◆ Exercise
Format the part of the lines that opens with the line containing "phylum: Chordata" and runs through the end of the records as a Markdown table with the columns Row and Line, leaving out blank lines and the pictures.
-- Records shown start --
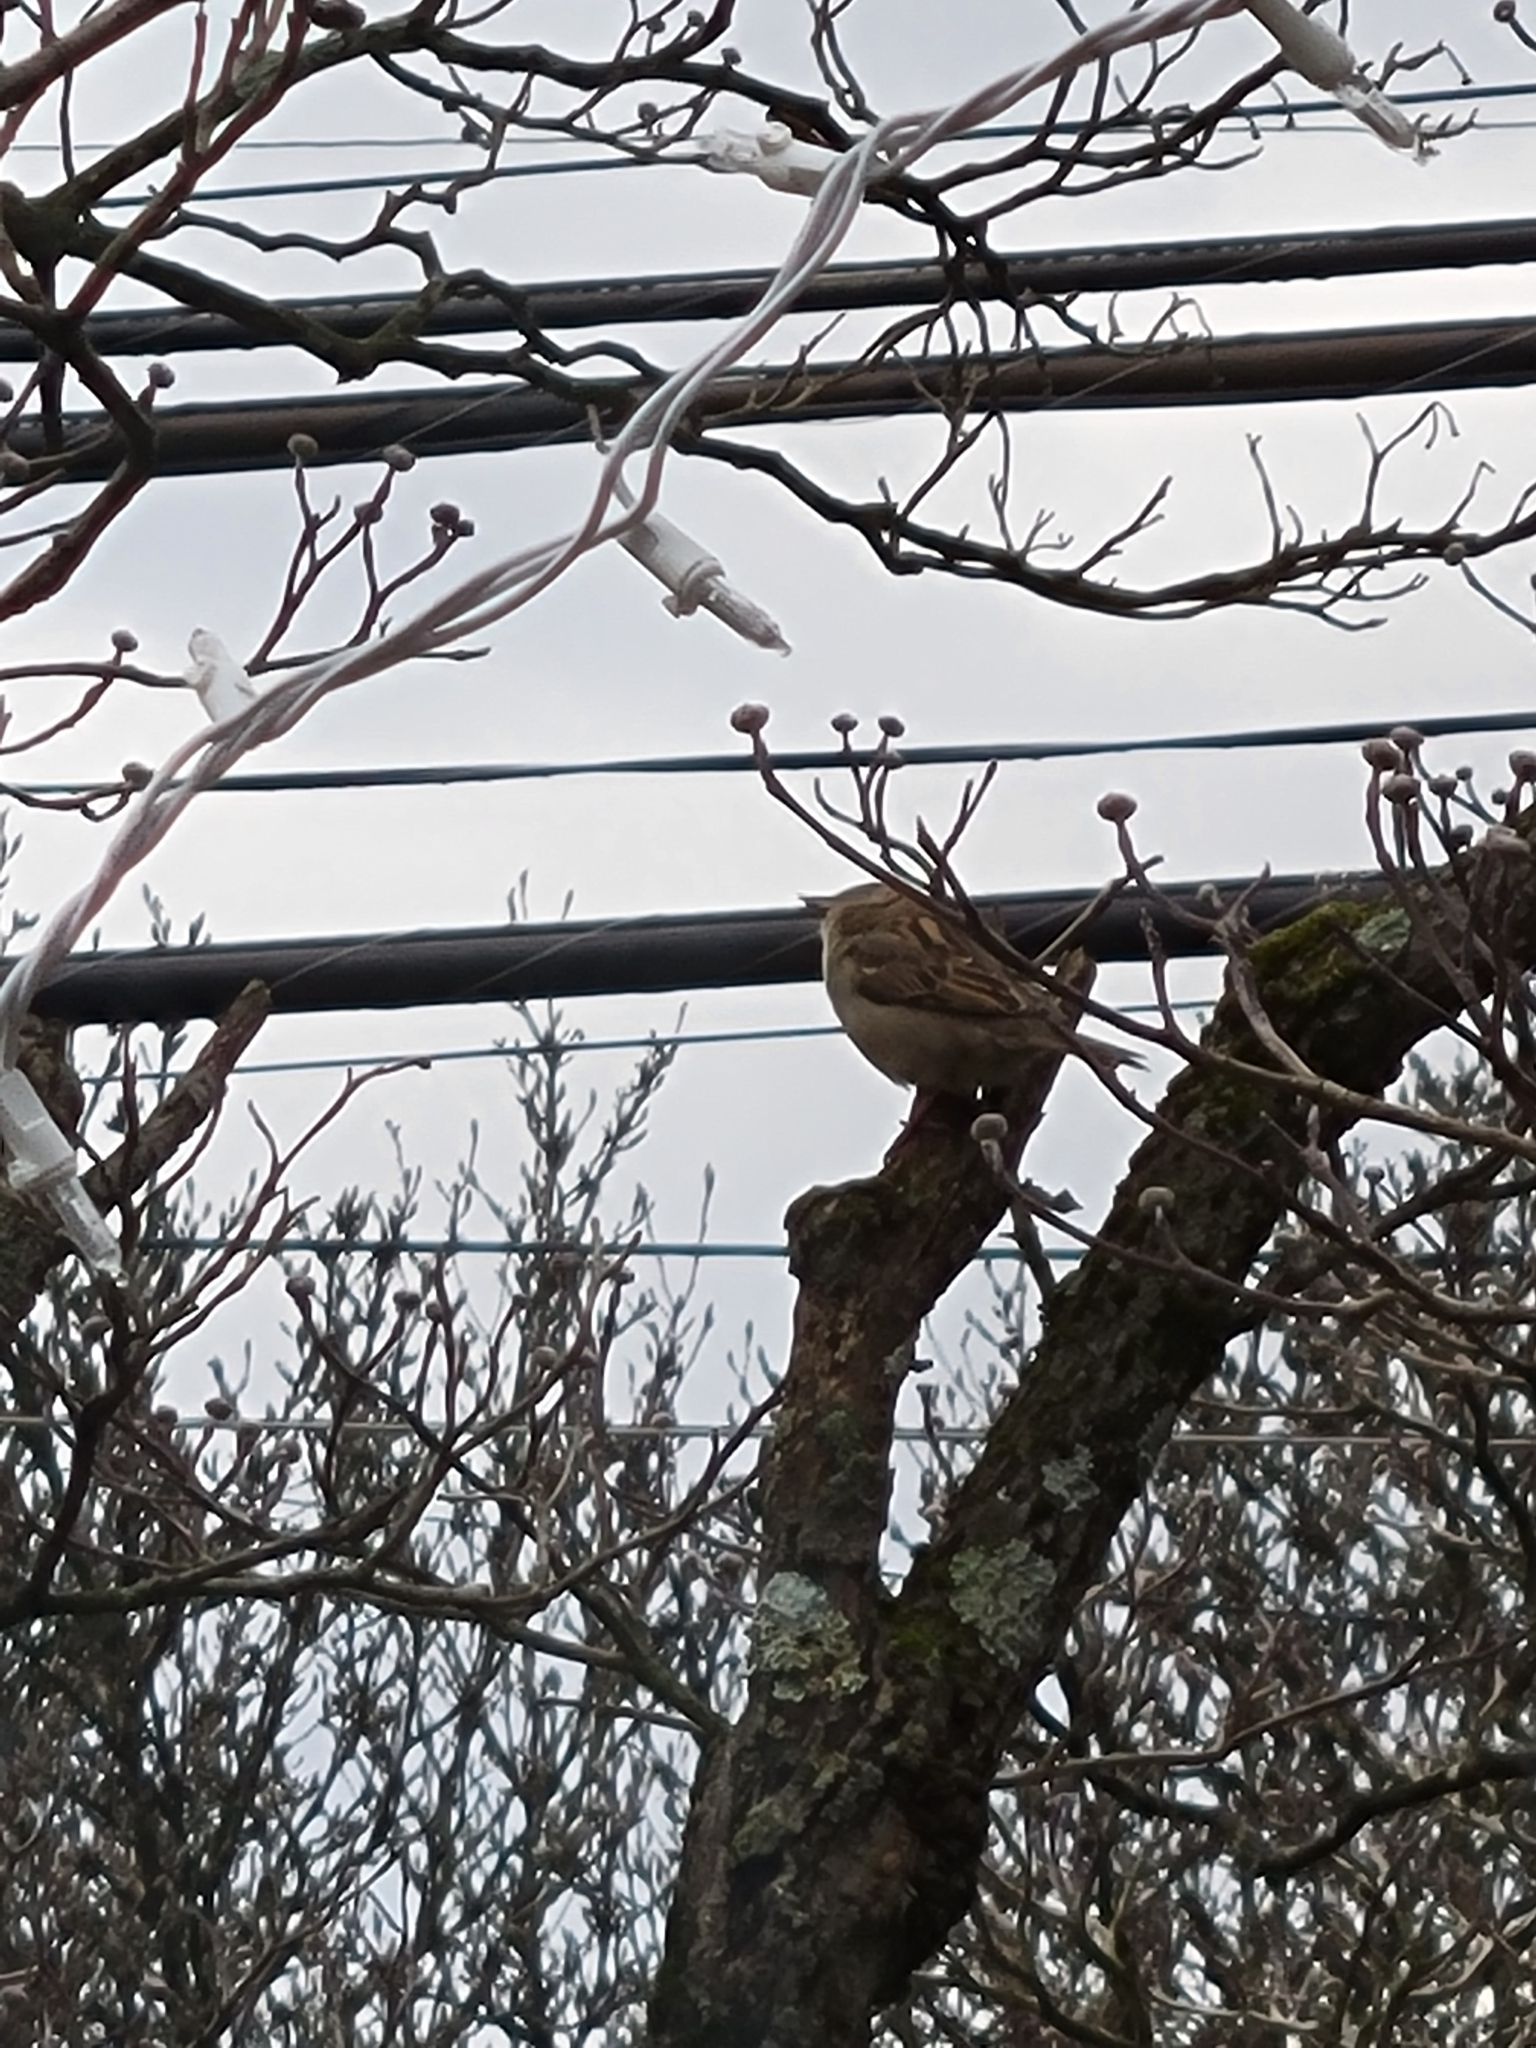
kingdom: Animalia
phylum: Chordata
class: Aves
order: Passeriformes
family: Passeridae
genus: Passer
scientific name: Passer domesticus
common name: House sparrow
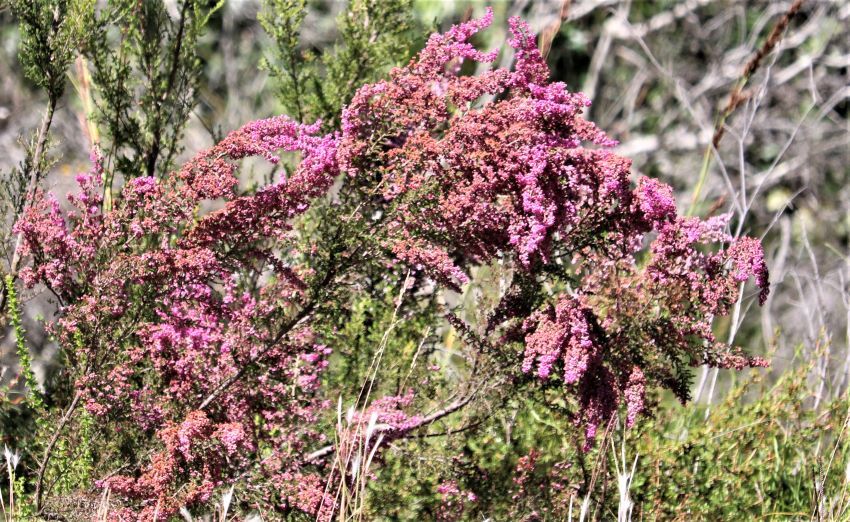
-- Records shown end --
◆ Result of the task
| Row | Line |
|---|---|
| 1 | phylum: Chordata |
| 2 | class: Aves |
| 3 | order: Passeriformes |
| 4 | family: Passeridae |
| 5 | genus: Passer |
| 6 | scientific name: Passer domesticus |
| 7 | common name: House sparrow |